Segment Start: EXCERPTED DATA
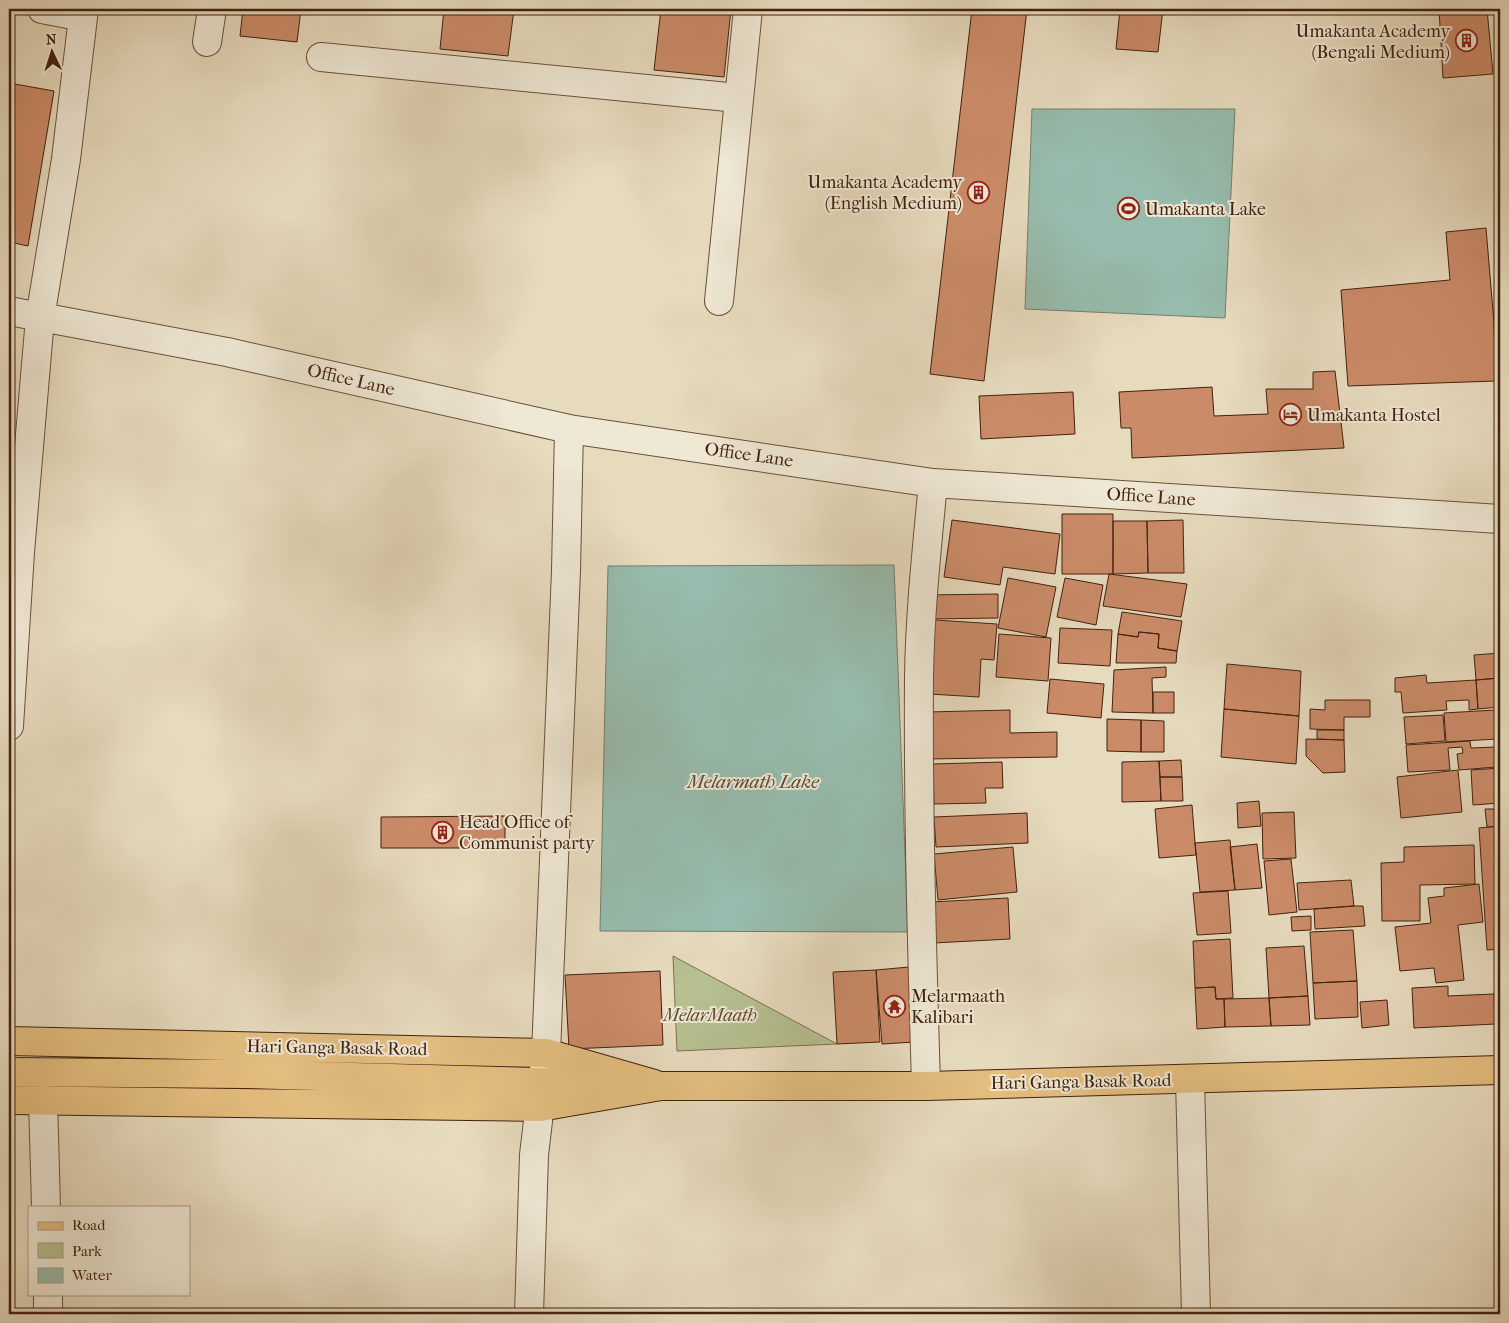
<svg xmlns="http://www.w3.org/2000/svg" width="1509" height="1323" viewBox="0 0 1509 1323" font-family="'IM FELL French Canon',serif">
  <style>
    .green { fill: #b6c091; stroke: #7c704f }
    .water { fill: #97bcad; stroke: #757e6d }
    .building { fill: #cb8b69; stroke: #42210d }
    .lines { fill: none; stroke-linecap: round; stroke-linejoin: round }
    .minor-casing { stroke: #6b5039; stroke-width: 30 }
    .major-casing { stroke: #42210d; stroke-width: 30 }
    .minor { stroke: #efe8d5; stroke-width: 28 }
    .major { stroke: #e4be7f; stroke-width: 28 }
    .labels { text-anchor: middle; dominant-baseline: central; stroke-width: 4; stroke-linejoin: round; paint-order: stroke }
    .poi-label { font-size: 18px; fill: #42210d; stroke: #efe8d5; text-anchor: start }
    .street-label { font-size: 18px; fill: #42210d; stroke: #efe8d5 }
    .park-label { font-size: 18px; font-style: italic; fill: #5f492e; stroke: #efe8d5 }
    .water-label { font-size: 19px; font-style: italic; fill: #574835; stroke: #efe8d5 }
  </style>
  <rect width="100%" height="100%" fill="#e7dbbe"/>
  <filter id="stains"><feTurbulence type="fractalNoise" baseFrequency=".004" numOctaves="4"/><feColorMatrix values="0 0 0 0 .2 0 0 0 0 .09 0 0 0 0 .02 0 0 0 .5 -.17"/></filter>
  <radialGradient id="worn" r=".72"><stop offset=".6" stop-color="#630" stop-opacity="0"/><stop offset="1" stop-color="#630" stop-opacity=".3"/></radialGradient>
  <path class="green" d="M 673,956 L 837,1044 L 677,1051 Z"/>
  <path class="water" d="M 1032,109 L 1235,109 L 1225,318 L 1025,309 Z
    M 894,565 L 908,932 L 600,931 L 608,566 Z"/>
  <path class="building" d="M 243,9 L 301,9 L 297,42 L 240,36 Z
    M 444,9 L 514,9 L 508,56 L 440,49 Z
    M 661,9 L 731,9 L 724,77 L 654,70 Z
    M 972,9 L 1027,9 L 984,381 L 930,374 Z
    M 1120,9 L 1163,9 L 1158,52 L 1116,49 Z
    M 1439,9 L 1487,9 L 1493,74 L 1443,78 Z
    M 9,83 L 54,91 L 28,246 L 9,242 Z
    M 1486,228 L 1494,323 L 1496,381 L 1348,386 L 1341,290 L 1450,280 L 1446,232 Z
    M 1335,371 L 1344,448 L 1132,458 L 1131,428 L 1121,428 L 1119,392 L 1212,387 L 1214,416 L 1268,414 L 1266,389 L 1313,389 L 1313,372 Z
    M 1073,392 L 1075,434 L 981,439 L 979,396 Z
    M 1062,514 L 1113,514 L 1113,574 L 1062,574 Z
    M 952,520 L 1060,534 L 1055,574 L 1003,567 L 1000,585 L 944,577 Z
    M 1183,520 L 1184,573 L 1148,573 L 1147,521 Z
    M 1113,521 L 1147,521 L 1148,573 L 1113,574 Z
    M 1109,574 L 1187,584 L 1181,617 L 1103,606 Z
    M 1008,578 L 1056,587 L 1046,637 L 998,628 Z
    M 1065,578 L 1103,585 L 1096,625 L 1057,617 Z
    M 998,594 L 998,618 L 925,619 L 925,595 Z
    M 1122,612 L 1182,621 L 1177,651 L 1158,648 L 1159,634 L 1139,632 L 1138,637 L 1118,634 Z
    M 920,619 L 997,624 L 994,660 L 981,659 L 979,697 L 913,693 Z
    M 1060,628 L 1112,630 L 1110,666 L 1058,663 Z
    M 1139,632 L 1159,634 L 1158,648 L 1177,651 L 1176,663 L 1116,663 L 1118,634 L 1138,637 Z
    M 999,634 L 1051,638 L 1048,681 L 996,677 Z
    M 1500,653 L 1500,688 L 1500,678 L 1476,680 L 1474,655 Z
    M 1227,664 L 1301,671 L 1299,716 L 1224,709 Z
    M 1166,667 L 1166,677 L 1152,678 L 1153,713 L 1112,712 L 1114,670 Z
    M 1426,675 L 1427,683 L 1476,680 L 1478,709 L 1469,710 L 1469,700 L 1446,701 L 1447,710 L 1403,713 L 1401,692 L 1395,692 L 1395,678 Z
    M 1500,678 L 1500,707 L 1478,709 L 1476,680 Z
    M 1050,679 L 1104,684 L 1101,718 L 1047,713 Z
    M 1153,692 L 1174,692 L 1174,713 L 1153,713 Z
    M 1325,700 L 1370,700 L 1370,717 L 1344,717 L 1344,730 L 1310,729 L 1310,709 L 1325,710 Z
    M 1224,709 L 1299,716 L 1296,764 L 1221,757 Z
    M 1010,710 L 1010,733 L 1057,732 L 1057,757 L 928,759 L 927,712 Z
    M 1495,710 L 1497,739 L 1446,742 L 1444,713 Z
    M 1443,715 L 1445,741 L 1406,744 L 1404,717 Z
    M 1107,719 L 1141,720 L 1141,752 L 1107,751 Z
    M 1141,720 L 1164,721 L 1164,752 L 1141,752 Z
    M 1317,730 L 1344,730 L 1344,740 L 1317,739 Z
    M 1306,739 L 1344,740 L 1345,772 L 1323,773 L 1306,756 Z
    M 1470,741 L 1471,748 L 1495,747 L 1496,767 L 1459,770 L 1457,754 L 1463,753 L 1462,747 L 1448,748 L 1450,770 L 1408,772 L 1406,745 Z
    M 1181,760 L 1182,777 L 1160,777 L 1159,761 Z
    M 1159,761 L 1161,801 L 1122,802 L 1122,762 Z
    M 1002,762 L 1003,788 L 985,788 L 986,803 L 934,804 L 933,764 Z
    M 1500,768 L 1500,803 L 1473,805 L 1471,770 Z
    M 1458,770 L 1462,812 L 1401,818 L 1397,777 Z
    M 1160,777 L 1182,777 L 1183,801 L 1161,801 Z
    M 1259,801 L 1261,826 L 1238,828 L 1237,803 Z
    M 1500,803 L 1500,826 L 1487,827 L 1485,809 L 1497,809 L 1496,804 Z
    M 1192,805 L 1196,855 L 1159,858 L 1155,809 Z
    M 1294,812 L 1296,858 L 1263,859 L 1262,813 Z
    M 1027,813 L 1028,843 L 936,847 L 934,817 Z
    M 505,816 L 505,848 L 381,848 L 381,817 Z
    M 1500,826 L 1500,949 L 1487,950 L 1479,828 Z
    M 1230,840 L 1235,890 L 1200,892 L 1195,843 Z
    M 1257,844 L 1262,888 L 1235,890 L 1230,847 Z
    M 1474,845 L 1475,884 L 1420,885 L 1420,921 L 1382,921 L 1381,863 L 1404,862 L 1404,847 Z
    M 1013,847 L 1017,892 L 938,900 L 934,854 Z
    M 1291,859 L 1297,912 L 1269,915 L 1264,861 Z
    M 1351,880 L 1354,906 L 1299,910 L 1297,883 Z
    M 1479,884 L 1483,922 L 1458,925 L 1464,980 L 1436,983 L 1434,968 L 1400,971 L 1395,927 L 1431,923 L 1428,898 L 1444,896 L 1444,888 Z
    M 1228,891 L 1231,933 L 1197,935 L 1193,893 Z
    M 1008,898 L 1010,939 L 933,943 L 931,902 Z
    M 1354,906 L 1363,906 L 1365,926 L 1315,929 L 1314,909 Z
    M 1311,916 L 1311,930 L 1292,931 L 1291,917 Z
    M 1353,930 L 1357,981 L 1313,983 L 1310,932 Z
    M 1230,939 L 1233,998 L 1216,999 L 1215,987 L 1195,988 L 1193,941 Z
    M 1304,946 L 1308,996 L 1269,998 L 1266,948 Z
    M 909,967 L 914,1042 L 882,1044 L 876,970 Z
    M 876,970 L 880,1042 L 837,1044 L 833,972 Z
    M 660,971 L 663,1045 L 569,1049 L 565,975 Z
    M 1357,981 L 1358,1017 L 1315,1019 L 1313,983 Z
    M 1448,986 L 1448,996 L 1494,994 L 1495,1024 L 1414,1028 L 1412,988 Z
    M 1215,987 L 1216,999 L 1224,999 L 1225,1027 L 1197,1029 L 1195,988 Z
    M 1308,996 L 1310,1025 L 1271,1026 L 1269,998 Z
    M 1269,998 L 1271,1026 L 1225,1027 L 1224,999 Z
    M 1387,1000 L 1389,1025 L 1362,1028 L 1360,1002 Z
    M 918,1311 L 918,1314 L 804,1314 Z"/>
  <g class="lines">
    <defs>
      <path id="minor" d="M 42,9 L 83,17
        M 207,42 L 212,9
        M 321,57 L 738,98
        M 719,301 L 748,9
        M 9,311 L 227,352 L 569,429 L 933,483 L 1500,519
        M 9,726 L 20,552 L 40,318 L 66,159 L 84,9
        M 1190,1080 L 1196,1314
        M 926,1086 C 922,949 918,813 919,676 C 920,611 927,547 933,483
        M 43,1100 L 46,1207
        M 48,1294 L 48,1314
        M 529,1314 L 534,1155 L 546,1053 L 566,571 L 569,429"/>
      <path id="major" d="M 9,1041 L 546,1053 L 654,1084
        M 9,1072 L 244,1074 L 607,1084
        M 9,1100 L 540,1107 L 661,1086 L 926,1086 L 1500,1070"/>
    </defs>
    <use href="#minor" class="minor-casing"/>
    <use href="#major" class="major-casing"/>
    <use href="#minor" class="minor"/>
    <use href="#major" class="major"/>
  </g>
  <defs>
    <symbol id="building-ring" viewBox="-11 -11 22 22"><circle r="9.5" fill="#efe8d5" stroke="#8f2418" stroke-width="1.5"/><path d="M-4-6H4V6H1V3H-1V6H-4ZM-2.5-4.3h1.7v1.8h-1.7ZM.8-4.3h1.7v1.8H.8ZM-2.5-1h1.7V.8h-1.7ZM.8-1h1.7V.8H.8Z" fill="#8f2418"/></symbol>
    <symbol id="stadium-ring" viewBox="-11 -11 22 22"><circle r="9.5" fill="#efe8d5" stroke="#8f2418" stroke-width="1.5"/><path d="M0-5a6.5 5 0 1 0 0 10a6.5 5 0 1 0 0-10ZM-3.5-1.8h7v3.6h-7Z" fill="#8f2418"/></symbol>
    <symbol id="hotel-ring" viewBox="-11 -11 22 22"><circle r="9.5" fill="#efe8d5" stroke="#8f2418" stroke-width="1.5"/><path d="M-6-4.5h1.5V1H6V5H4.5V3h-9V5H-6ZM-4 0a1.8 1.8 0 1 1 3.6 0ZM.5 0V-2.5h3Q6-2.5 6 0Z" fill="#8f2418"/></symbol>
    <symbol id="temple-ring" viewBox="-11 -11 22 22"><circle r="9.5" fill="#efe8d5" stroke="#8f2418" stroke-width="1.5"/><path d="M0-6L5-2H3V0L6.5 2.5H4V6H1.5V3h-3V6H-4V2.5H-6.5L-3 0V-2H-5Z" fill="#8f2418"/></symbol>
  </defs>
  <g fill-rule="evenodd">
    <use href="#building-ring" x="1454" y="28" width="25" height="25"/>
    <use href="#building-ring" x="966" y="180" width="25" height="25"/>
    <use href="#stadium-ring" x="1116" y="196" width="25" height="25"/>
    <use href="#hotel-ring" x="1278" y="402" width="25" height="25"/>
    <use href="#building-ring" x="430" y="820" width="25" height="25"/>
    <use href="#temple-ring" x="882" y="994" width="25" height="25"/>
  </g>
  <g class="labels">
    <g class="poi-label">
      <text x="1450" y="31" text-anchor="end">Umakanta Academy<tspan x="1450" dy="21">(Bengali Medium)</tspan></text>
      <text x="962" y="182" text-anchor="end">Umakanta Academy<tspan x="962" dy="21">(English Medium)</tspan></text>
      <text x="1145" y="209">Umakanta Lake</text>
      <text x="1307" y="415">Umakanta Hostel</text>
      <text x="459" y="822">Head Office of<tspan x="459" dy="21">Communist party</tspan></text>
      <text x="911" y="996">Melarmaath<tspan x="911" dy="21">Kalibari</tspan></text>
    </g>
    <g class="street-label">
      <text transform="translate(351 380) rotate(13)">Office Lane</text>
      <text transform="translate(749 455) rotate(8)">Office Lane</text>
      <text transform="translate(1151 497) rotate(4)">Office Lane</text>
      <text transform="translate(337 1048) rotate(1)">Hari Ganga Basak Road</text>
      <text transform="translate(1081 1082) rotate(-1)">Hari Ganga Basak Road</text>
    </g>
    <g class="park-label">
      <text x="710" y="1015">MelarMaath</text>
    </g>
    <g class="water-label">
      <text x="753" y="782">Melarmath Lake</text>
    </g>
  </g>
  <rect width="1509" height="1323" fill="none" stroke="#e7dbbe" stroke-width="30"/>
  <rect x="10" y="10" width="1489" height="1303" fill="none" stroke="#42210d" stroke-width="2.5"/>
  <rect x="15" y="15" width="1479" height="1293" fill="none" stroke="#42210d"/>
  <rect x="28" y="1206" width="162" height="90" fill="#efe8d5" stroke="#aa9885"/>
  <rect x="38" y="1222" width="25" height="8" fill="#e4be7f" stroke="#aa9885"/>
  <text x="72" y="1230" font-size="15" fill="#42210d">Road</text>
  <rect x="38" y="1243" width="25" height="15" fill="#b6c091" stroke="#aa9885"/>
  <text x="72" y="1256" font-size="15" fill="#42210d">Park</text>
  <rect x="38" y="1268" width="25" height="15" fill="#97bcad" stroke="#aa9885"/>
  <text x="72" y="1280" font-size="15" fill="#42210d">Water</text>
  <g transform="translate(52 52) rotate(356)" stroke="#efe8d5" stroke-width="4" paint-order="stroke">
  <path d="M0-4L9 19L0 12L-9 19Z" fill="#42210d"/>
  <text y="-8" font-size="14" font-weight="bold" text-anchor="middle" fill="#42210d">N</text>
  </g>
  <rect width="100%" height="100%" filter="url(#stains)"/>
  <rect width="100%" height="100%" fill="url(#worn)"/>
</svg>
Segment End: EXCERPTED DATA
Segment Start: EXCERPTED DATA
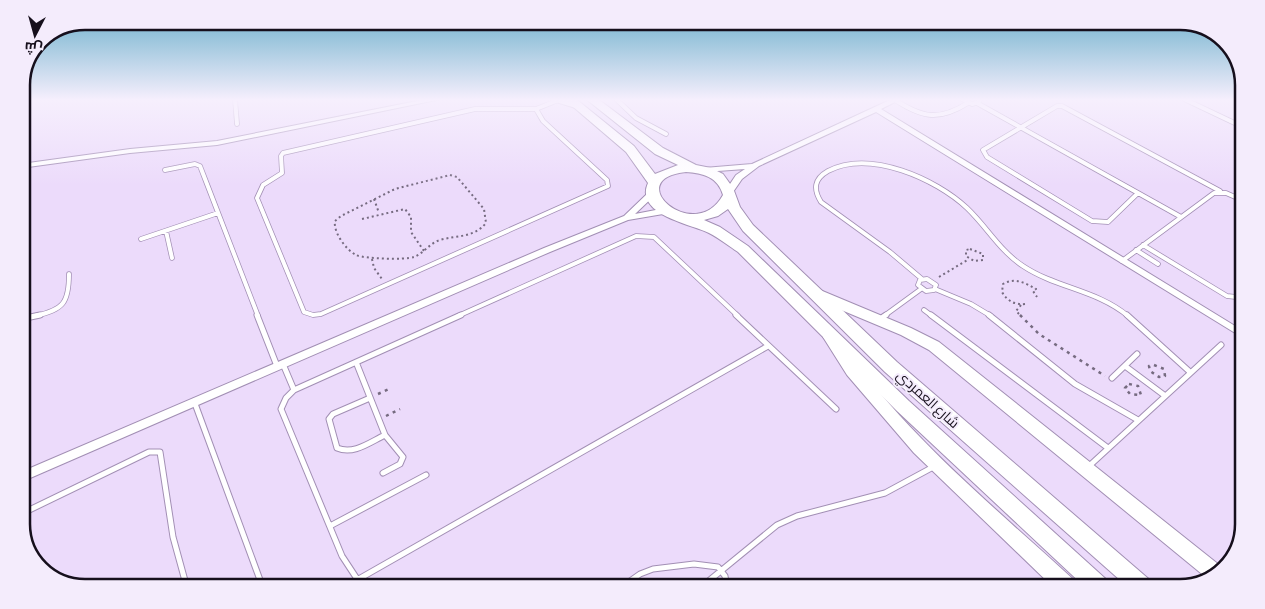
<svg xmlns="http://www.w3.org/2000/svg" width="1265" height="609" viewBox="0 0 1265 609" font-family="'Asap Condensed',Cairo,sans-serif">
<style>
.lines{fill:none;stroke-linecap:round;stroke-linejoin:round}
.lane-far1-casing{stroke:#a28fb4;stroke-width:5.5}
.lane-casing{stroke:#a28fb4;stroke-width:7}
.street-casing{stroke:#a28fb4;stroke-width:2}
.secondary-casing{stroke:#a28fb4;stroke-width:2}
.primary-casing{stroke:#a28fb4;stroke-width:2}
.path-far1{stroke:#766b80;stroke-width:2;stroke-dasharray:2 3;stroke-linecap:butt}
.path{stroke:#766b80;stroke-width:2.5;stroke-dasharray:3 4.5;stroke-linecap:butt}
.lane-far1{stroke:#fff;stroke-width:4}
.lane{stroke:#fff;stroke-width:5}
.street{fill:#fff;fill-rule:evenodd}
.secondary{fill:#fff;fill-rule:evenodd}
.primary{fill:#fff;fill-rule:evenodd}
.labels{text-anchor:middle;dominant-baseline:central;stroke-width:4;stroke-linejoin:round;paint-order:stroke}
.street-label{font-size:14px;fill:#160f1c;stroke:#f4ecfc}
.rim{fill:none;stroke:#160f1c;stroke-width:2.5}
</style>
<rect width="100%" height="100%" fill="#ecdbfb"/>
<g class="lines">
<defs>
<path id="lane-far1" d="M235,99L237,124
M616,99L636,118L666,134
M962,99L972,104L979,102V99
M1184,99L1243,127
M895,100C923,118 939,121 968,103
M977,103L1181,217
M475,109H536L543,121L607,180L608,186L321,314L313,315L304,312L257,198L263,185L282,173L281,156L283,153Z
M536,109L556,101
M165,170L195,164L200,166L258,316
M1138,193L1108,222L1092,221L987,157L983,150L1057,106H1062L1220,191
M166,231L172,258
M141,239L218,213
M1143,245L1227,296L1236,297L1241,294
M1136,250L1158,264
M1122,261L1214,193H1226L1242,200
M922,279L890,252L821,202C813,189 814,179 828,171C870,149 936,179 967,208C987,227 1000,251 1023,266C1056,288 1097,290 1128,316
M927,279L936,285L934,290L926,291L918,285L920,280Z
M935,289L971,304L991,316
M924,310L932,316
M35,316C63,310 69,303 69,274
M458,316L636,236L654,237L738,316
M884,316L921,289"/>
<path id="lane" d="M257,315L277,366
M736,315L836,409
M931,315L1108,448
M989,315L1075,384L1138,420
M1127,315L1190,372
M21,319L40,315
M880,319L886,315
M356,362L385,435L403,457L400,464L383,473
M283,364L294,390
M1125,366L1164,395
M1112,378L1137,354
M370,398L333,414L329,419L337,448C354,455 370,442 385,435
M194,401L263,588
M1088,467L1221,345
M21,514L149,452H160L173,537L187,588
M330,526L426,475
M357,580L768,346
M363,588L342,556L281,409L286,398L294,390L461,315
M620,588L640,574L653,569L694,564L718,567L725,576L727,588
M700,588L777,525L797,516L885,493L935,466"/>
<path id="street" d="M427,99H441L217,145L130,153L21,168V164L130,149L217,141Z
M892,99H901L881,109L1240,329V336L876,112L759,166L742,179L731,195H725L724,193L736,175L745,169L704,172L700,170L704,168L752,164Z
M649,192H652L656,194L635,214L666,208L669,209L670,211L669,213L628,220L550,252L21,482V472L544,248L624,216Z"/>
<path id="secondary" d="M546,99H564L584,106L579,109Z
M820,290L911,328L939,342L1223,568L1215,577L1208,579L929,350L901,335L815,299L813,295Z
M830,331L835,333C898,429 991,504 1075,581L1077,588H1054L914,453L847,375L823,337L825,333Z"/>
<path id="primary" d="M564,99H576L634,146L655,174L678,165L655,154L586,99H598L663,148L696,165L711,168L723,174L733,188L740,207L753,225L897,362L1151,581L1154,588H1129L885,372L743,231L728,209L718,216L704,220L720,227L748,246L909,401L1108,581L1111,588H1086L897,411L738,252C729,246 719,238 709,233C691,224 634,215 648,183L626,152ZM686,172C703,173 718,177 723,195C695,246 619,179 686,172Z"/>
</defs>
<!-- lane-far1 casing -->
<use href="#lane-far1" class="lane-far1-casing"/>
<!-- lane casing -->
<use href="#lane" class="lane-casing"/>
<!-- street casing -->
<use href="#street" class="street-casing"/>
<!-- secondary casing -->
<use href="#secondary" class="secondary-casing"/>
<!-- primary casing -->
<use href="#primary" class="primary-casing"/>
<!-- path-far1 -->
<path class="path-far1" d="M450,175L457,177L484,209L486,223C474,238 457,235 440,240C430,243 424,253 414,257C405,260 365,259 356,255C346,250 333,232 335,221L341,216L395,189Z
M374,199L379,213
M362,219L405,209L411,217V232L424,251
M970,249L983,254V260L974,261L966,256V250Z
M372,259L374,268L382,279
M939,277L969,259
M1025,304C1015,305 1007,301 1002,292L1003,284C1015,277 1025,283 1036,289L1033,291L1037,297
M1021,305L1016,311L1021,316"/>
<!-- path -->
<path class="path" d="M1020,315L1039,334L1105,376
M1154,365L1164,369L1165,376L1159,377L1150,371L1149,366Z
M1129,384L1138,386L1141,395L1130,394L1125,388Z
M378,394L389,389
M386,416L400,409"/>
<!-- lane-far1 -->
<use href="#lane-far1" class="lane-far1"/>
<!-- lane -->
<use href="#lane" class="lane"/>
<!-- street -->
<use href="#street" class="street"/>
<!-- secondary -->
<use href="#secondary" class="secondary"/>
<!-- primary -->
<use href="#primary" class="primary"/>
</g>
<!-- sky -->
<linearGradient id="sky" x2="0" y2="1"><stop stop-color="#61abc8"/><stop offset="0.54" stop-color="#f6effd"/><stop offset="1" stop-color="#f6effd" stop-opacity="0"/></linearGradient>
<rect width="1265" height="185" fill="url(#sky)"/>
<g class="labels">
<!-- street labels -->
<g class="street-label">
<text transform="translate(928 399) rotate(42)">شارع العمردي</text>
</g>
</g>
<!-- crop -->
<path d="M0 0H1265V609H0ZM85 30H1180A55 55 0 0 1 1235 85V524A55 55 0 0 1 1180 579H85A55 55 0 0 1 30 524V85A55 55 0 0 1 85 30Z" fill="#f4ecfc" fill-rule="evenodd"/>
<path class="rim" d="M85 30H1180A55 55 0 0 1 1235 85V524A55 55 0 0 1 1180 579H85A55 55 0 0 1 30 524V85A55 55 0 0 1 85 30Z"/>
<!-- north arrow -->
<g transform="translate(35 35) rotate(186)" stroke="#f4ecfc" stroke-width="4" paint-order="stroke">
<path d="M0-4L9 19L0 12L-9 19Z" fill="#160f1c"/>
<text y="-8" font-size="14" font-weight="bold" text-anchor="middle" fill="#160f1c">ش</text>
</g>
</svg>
Segment End: EXCERPTED DATA
§ **ACTION ITEM**: Of all the entries above, output exactly the lines between the one holding "M372,259L374,268L382,279" and the one holding "<!-- primary -->", inclusive.

§ **EXERCISE RESPONSE**:
M372,259L374,268L382,279
M939,277L969,259
M1025,304C1015,305 1007,301 1002,292L1003,284C1015,277 1025,283 1036,289L1033,291L1037,297
M1021,305L1016,311L1021,316"/>
<!-- path -->
<path class="path" d="M1020,315L1039,334L1105,376
M1154,365L1164,369L1165,376L1159,377L1150,371L1149,366Z
M1129,384L1138,386L1141,395L1130,394L1125,388Z
M378,394L389,389
M386,416L400,409"/>
<!-- lane-far1 -->
<use href="#lane-far1" class="lane-far1"/>
<!-- lane -->
<use href="#lane" class="lane"/>
<!-- street -->
<use href="#street" class="street"/>
<!-- secondary -->
<use href="#secondary" class="secondary"/>
<!-- primary -->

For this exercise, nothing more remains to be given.